To evaluate the precision and performance of the described framework we propose to implement a prototype for a simulation / fitting pipeline. Starting from a selection of spatial, spectral and temporal models, data are simulated and fitted multiple times to derive distributions and pull-distributions of the reconstructed model parameters. This pipeline should also monitor the required cpu and memory usage. This first prototype can be used to evaluate the optimal bin-size (with the best compromise between performance and precision) for the simulations and to verify the over-all correctness of the simulated data. This will be valid for a set of input maps and IRFs. Later this prototype can be developed further into a full simulation / fitting continuous integration system.

## Alternatives / Outlook#

So far Gammapy only supports binned likelihood analysis and technically most
use- cases for the event sampling could be solved with binned simulations. A
binned simulation can be basically achieved by a call to
`numpy.random.poisson()`

based on the predicted number of counts map. This is
conceptionally simpler as well as computationally more efficient than a sampling
of event lists. In `Gammapy`

a similar dataset simulation is already
implemented in `Dataset.fake()`

, although this has a limited number of use
cases than an event sampler. However, to support the full data access and data
reduction process for simulations, event lists are required. In future Gammapy
possibly also supports event based analysis methods (unbinned likelihood, but
also e.g. clustering algorithms), that also require event lists. For this reason
binned simulations cannot present a full equivalent solution to event sampling.
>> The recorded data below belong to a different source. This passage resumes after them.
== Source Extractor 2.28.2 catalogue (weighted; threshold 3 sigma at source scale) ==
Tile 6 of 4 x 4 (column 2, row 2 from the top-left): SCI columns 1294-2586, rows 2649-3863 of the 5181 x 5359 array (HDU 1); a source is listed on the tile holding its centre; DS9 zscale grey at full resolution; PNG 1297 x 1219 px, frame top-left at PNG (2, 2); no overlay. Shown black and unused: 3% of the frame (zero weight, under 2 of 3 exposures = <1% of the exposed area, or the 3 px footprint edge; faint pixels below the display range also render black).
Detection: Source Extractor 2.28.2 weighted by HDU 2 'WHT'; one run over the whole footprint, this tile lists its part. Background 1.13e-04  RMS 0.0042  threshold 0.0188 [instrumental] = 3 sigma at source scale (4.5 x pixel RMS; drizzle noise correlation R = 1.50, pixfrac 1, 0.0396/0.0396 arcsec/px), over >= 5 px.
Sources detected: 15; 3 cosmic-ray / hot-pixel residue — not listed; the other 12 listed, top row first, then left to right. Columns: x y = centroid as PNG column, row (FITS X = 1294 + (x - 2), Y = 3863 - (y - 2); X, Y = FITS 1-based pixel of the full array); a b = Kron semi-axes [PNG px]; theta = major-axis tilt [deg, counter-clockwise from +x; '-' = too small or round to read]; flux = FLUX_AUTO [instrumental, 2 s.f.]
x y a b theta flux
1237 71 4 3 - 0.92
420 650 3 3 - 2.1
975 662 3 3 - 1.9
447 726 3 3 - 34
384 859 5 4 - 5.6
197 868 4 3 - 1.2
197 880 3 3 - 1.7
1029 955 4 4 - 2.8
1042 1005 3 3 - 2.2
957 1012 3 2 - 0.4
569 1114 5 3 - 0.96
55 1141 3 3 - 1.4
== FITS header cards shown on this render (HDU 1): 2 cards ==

The question of the API to simulate multiple observations from e.g. an
`ObservationTable`

or a list of `GTIs`

as it is needed for simulating data
for the CTA data challenge is not addressed in this PIG. For the scope of this
PIG, the fundamental class `MapDatasetEventSampler`

to simulate events
corresponding to a given observation and/or single GTI is in place.

The proposed Event Sampler will not provide, for each event, the corresponding
`DETX`

and `DETY`

position. These will be added in a future development of
the simulator.

## Task list#

This is a proposal for a list of tasks to implement the proposed changes:

Implement the

`sample`

method in`gammapy.maps.Map`

and add tests.Implement the

`sample`

method in`gammapy.time.models.LightCurveTableModel`

and`gammapy.time.models.PhaseCurveTableModel`

and add tests.Implement the

`sample`

method in`gammapy.cube.PSFMap`

and add tests.Implement the

`sample`

method in`gammapy.cube.EdispMap`

and add tests.Introduce the

`MapDatasetEventSampler`

into`gammapy.cube.`

and add tests.Add tutorials for event simulations of different kinds of sources.

## Decision#

The PIG was discussed extensively in GH 2136, the weekly Gammapy developer calls and coding sprint in person. After the deadline for final review expired on August 20, all remaining comments were addressed and the PIG was accepted on August 30, 2019.